Source document section start

Q: How are accelerators managing remote cohorts?

I can’t literally answer for an accelerator, but as an investor here’s what I’ve observed:

  • It’s a huge, huge boon for start-ups not based in SF / NYC / etc. No one cares anymore. This is a big, big change.
  • Investing has accelerated even faster. All the stakeholders can get together even faster now. So decisions can be made even more quickly, especially for slightly larger checks that require consensus.
  • The 1 slide summary is even more important. There’s too much to process digitally, so if the summary doesn’t hook an investor, it’s tougher than ever. You click and move on, rather than stay in your seat and quietly check your phone.
  • Ballooning class sizes. Many accelerators seem to be taking advantage of the move to digital to materially increase the number of start-ups in their accelerators. This may further reduce the value of many accelerators to a relatively limited amount of … acceleration.
  • Many more investors participating in demo days.  Many, many more. Venue size and travel are no longer issues.

Source document section end
Study material section start

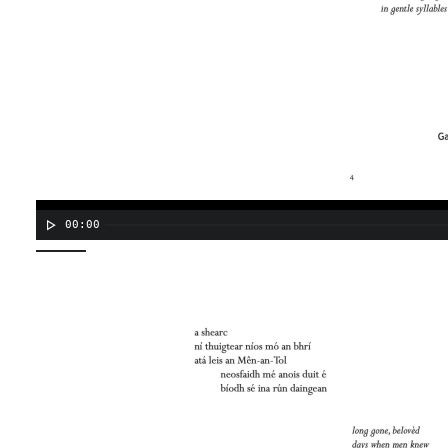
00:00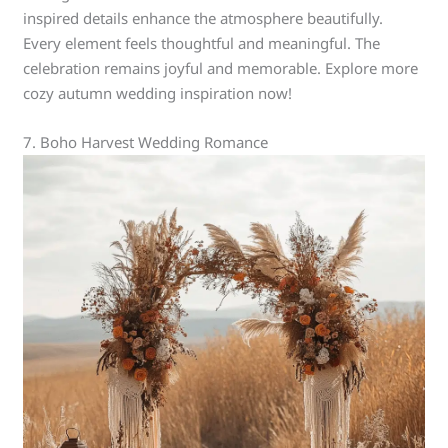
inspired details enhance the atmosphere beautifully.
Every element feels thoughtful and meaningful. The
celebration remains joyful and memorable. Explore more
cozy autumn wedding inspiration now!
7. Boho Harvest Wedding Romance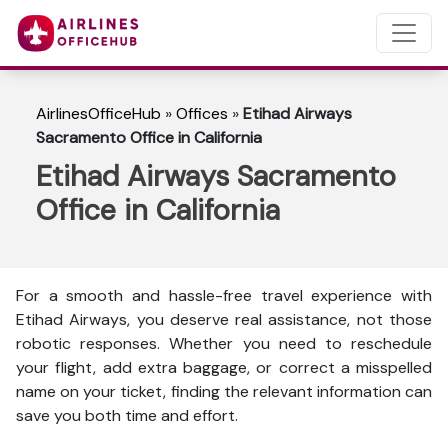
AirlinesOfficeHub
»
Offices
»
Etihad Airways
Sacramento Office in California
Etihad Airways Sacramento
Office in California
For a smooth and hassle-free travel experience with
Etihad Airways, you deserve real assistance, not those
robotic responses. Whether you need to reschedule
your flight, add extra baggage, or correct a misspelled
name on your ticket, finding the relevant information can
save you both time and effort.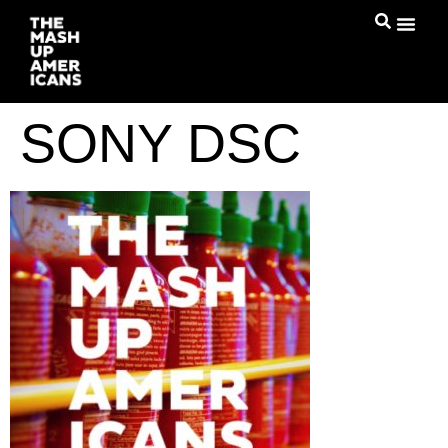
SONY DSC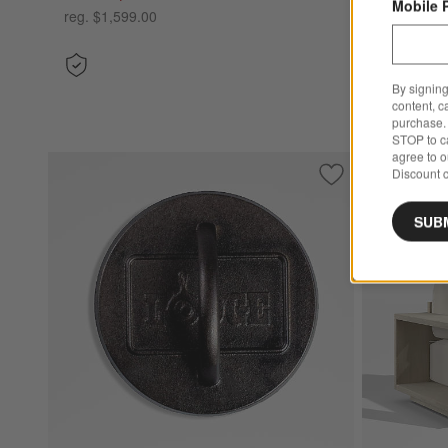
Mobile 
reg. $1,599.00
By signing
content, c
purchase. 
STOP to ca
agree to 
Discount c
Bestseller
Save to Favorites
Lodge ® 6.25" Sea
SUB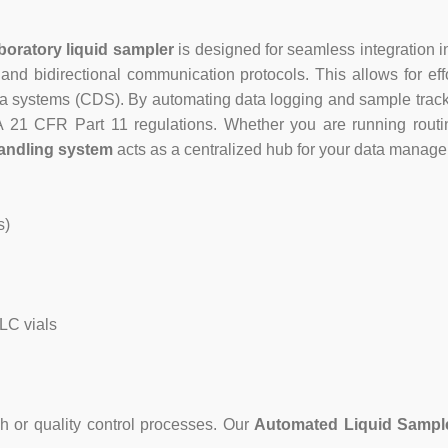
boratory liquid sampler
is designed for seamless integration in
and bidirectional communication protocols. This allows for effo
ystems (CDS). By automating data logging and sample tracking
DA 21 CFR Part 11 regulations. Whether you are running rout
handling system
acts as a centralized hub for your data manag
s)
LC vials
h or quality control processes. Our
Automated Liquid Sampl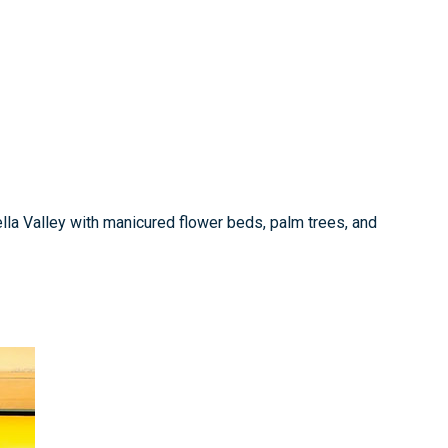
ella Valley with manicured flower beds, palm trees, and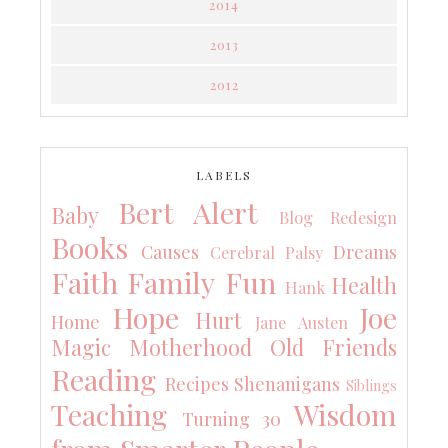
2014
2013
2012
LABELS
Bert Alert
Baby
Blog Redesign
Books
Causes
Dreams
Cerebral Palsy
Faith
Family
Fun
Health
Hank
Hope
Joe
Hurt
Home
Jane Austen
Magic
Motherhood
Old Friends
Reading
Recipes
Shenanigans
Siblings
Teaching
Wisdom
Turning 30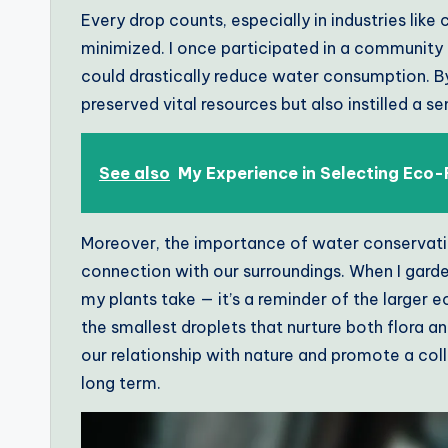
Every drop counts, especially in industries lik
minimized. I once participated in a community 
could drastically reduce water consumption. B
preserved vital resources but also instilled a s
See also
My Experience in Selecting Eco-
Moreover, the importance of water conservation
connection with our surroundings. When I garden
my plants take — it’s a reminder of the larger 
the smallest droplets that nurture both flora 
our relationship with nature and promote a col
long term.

Study material section end
Study material section start

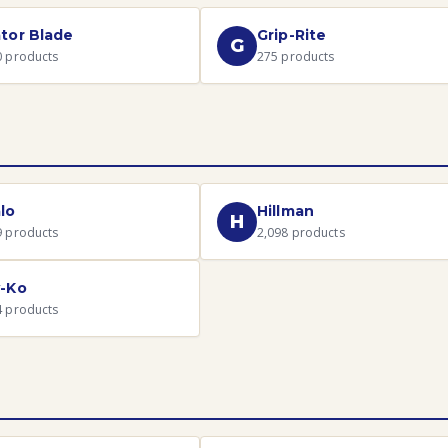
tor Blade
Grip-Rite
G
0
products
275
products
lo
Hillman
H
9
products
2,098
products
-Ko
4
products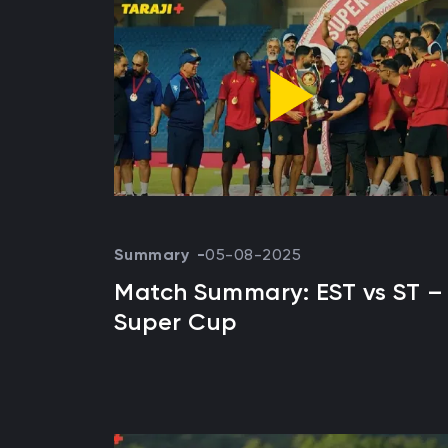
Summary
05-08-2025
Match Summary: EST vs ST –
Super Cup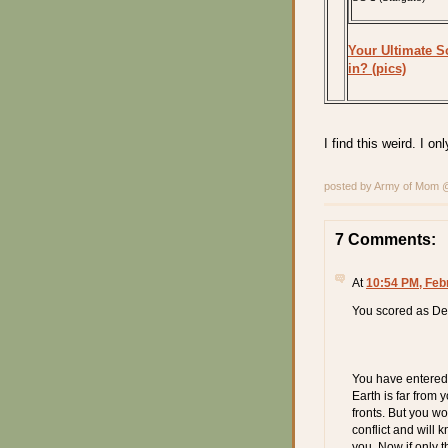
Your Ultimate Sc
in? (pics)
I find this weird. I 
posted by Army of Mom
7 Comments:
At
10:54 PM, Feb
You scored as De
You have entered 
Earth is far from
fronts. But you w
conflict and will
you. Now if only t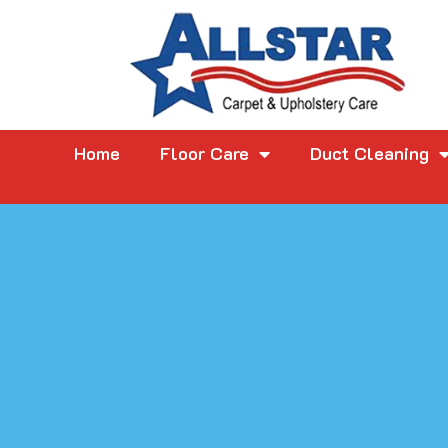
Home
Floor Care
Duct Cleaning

Study material section end

Activities:
(1) Give the opening sentence of each bulleted observation in the post on accelerators and remote cohorts, in the order they appear.
(2) Retype the passage of the post on accelerators and remote cohorts starting with "I can’t literally" and going on through "big, big change.".
(3) Extend the post on accelerators and remote cohorts beyond its final bullet with further observations in the same voice and format.

Task results:
(1)
- It’s a huge, huge boon for start-ups not based in SF / NYC / etc.
- Investing has accelerated even faster.
- The 1 slide summary is even more important.
- Ballooning class sizes.
- Many more investors participating in demo days.

(2)
I can’t literally answer for an accelerator, but as an investor here’s what I’ve observed:

  • It’s a huge, huge boon for start-ups not based in SF / NYC / etc. No one cares anymore. This is a big, big change.

(3)
  • Even more focus on fundraising as primary goal. For the past years running up to Covid, many accelerators seemed to de-emphasize a seed round as the end point of a program. But with seed investment sped up since Covid, and not geographically limited … with 10x-50x more investors participating … “getting funded” seems to be the primary goal again.

Net net, it’s somewhat surprising, but going virtual seems to have helped the top accelerators, and their portfolio companies.  Digital has truly not just flattened the world, but dramatically expanded the pie of investors they can attract.  I thought going virtual would be a net negative for accelerators.  I was wrong.